**Selected excerpt:**
*** Block opens ***

I have the following list of columns of a data frame df
cols_2 = ['state', 'population', 'male population', 'female population', 'working population', 'male working population', 'female working population' 'female population in the age group 0 to 6 years', 'male population in the age group 0 to 6 years', 'population in the age group 0 to 6 years']
For natural reasons I would like to compress names as follows:
Any occurrences of population
to pop
, male
to m_
, female
to f_
, working
to w
and in the age group 0 to 6 years
to _minor
Please note the spaces being included in the pattern
This Stack overflow Discussion is the starting point, where the requirement is only getting rid off square brackets by matching to a single pattern.
My aim is to obtain multiple matches for multiple patterns
Really appreciate any kind of help!
PS: This is my first time here!
You can try:
import re
new_cols = []
pat = re.compile(r"(?:fe)?male\s*|population|working\s*")
for col in cols_2:
new_col = pat.sub(
lambda g: f"{g[0][0]}_" if g[0][0] in "fmw" else f"{g[0][:3]}", col
)
new_col = new_col.replace(" in the age group 0 to 6 years", "_minor")
new_cols.append(new_col)
print(new_cols)
# to replace the columns in DataFrame then:
# df.columns = new_cols
Prints:
[
"state",
"pop",
"m_pop",
"f_pop",
"w_pop",
"m_w_pop",
"f_w_pop",
"f_pop_minor",
"m_pop_minor",
"pop_minor",
]

*** Block closes ***

**Material supplied:**

*** Block opens ***

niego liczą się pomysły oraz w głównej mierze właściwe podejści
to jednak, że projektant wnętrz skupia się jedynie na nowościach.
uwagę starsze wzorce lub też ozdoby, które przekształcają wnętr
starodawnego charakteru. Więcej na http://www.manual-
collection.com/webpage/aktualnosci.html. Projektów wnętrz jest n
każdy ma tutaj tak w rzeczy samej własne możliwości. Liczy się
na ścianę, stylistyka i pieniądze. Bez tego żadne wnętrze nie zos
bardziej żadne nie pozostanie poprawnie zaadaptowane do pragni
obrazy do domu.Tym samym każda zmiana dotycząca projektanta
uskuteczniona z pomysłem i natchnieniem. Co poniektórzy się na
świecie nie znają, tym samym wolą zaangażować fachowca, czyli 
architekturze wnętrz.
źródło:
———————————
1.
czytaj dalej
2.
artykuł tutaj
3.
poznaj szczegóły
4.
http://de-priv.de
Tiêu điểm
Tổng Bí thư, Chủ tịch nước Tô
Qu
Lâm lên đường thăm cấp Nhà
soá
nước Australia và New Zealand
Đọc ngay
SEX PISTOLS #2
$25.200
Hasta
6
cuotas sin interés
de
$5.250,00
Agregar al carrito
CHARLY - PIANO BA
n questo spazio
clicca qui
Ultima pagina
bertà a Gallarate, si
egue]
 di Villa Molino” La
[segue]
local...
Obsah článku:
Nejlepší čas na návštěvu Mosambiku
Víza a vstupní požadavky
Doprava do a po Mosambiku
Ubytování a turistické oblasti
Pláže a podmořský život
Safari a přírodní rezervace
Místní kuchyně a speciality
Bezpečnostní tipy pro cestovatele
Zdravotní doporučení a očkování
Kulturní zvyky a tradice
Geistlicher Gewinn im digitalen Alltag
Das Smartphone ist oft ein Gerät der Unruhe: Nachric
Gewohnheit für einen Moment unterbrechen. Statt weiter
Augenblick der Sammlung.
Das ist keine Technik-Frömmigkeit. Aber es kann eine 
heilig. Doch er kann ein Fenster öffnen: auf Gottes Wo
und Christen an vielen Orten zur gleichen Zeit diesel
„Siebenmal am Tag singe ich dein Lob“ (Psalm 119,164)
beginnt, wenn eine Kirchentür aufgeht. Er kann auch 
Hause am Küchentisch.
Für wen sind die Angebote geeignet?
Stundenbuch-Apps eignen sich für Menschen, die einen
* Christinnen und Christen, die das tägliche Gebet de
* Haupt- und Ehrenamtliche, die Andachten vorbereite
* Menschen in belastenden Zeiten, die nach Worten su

*** Block closes ***

**What this task involves:** Write out the part of the thread on shortening data frame column names from "PS: This is" up to and including "new_cols.append(new_col)".

**Answer to this problem:**
PS: This is my first time here!
You can try:
import re
new_cols = []
pat = re.compile(r"(?:fe)?male\s*|population|working\s*")
for col in cols_2:
new_col = pat.sub(
lambda g: f"{g[0][0]}_" if g[0][0] in "fmw" else f"{g[0][:3]}", col
)
new_col = new_col.replace(" in the age group 0 to 6 years", "_minor")
new_cols.append(new_col)